Data records
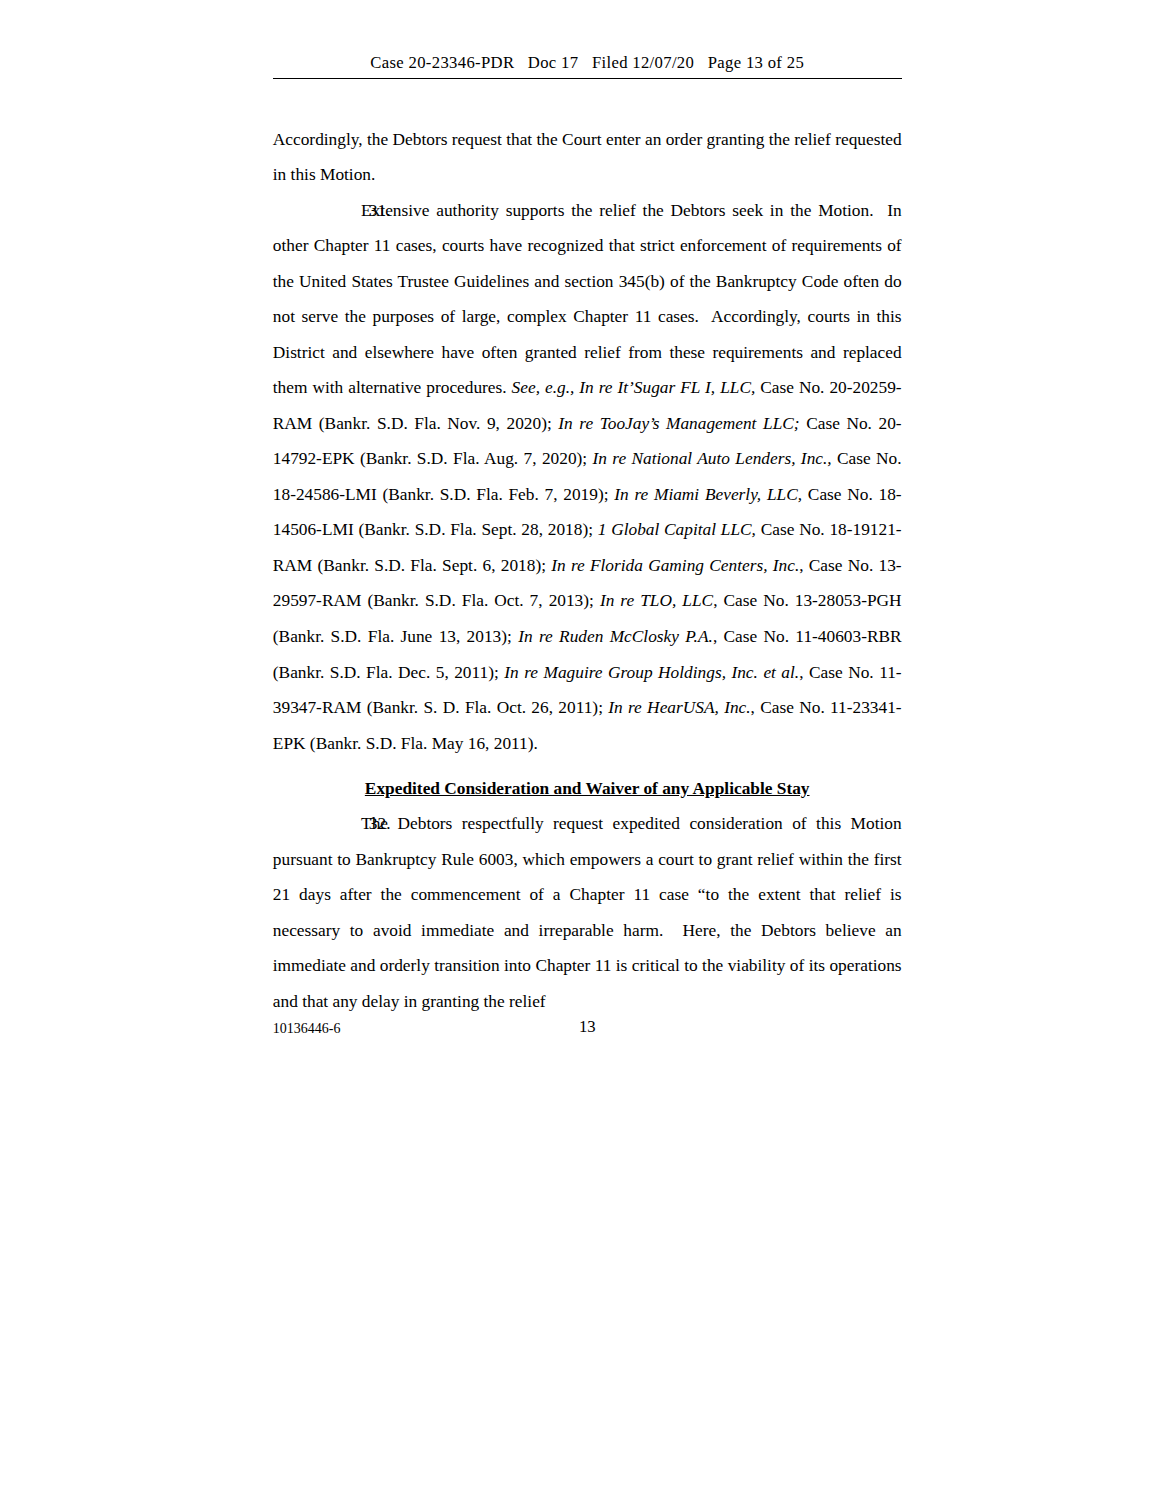Case 20-23346-PDR Doc 17 Filed 12/07/20 Page 13 of 25
Accordingly, the Debtors request that the Court enter an order granting the relief requested in this Motion.
31. Extensive authority supports the relief the Debtors seek in the Motion. In other Chapter 11 cases, courts have recognized that strict enforcement of requirements of the United States Trustee Guidelines and section 345(b) of the Bankruptcy Code often do not serve the purposes of large, complex Chapter 11 cases. Accordingly, courts in this District and elsewhere have often granted relief from these requirements and replaced them with alternative procedures. See, e.g., In re It’Sugar FL I, LLC, Case No. 20-20259-RAM (Bankr. S.D. Fla. Nov. 9, 2020); In re TooJay’s Management LLC; Case No. 20-14792-EPK (Bankr. S.D. Fla. Aug. 7, 2020); In re National Auto Lenders, Inc., Case No. 18-24586-LMI (Bankr. S.D. Fla. Feb. 7, 2019); In re Miami Beverly, LLC, Case No. 18-14506-LMI (Bankr. S.D. Fla. Sept. 28, 2018); 1 Global Capital LLC, Case No. 18-19121-RAM (Bankr. S.D. Fla. Sept. 6, 2018); In re Florida Gaming Centers, Inc., Case No. 13-29597-RAM (Bankr. S.D. Fla. Oct. 7, 2013); In re TLO, LLC, Case No. 13-28053-PGH (Bankr. S.D. Fla. June 13, 2013); In re Ruden McClosky P.A., Case No. 11-40603-RBR (Bankr. S.D. Fla. Dec. 5, 2011); In re Maguire Group Holdings, Inc. et al., Case No. 11-39347-RAM (Bankr. S. D. Fla. Oct. 26, 2011); In re HearUSA, Inc., Case No. 11-23341-EPK (Bankr. S.D. Fla. May 16, 2011).
Expedited Consideration and Waiver of any Applicable Stay
32. The Debtors respectfully request expedited consideration of this Motion pursuant to Bankruptcy Rule 6003, which empowers a court to grant relief within the first 21 days after the commencement of a Chapter 11 case “to the extent that relief is necessary to avoid immediate and irreparable harm. Here, the Debtors believe an immediate and orderly transition into Chapter 11 is critical to the viability of its operations and that any delay in granting the relief
10136446-6
13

• [TRY IT]:
Your answer must be the line that contains "Expedited Consideration and" and every line after it to the end of the records, reproduced exactly.

• [TASK OUTPUT]:
Expedited Consideration and Waiver of any Applicable Stay
32. The Debtors respectfully request expedited consideration of this Motion pursuant to Bankruptcy Rule 6003, which empowers a court to grant relief within the first 21 days after the commencement of a Chapter 11 case “to the extent that relief is necessary to avoid immediate and irreparable harm. Here, the Debtors believe an immediate and orderly transition into Chapter 11 is critical to the viability of its operations and that any delay in granting the relief
10136446-6
13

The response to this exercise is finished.